Closer or Further

O fecho «closer or further» reduz a decisão a uma pergunta: isto aproxima-o ou afasta-o do seu objetivo? Primeiro projecta: se continuar a fazer o que faz agora durante cinco anos, como é a vida? Depois ancora: se continuarmos a tomar decisões que nos aproximam, chegamos; se tomarmos decisões que nos afastam, nunca chegamos. Acha que isto o aproxima mais do que o que está a fazer agora? Então a que está à espera? Fecha com o reenquadramento do perfeccionismo: não precisamos de ser atiradores de elite, precisamos de ser direccionalmente correctos; fazer isso tempo suficiente e chegamos. E isso ajuda com o medo de não ser perfeito: não acredita em nada perfeito, mas acredita em avançar em direcção aos seus objetivos.

O guião

«É um ponto justo. Deixe-me fazer uma pergunta relacionada. Se continuar a fazer o que está a fazer agora durante cinco anos, como é a vida? Acha que tomar esta decisão o vai aproximar ou afastar do seu objetivo? É isso.»
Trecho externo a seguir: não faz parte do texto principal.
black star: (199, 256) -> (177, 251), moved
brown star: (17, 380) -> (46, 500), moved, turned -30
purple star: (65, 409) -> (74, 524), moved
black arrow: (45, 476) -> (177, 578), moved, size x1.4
«Porque se continuarmos a tomar decisões que nos aproximam, chegamos tarde ou cedo. Mas se tomarmos decisões que nos afastam, nunca chegamos. Acha que isto o vai aproximar mais do seu objetivo do que o que está a fazer agora? Então a que está à espera?»

«Não precisamos de ser atiradores de elite; precisamos de ser direccionalmente correctos. Fazemos isso tempo suficiente e chegamos. Faz sentido? Isso também o ajuda porque temos esse medo do perfeccionismo. Vai ser tudo perfeito? Espero que sim, mas não acredito em nada perfeito nesta vida. Acredito em avançar em direcção aos meus objetivos. Faz sentido?»

Por que funciona

A pergunta dos cinco anos torna tangível o custo de não mudar. A pergunta «mais perto ou mais longe?» é binária e fácil de responder: a maioria das pessoas admite que isto as aproxima mais do que ficar iguais. Então «a que está à espera?» não é agressivo; é a conclusão lógica. O reenquadramento «direccionalmente correcto, não atiradores de elite» tira o medo de errar: não têm de acertar perfeito, só têm de escolher algo que as aproxime. Isso desarma o perfeccionismo que paralisa: não acredita em perfeito, acredita em avançar. O fecho é coerente do princípio ao fim.

Como usá-lo bem

Use-o quando o cliente hesite por medo de errar ou de «não ser o momento perfeito». O marco dos cinco anos pode adaptar (três anos, dez) ao contexto. Se disserem que não acreditam que isto os aproxime mais, então a objeção é outra (não veem o valor, não confiam em si) e há que trabalhá-la antes. O «a que está à espera?» deve soar a convite, não a reproche; se o tom for de cumplicidade, fecha bem. A parte do perfeccionismo encaixa especialmente com clientes muito analíticos ou que adiam «até ter mais informação».

Próximos passos

Se quiser trabalhar este e outros fechos com a sua equipa de vendas, podemos rever o seu processo numa chamada sem compromisso. Na Miranda's Consulting acompanhamos equipas na fase demo e fecho.

Perguntas frequentes

O que faço se disserem que não sabem se aproxima ou afasta?
Então não há clareza sobre o objetivo ou sobre como a sua oferta encaixa. Volte atrás: «qual é o objetivo que quer alcançar?» e «o que acontece se continuar como está mais um ano?» Quando tiverem claro o objetivo e o custo de não mudar, a pergunta «isto aproxima-o ou afasta-o?» terá mais força. Não force o fecho se ainda não houver acordo sobre o resultado que procuram.
O «a que está à espera?» não é demasiado directo?
Depende do tom e do rapport. Se o disser com calma e depois de eles terem dito que sim, que isto os aproxima mais, é a conclusão natural. Se o soltar sem que tenham comprado a premissa, pode soar a pressão. Use-o só quando já tenham respondido que acreditam que isto os aproxima do objetivo.
Funciona em B2B com vários decisores?
Sim. A pergunta dos cinco anos e «mais perto ou mais longe do objetivo?» pode ser do objetivo da equipa ou da empresa. «Acham que isto aproxima mais a empresa de onde querem estar do que o que estão a fazer hoje?» Ajuste o «si» ao «vocês» ou ao decisor que tiver à frente.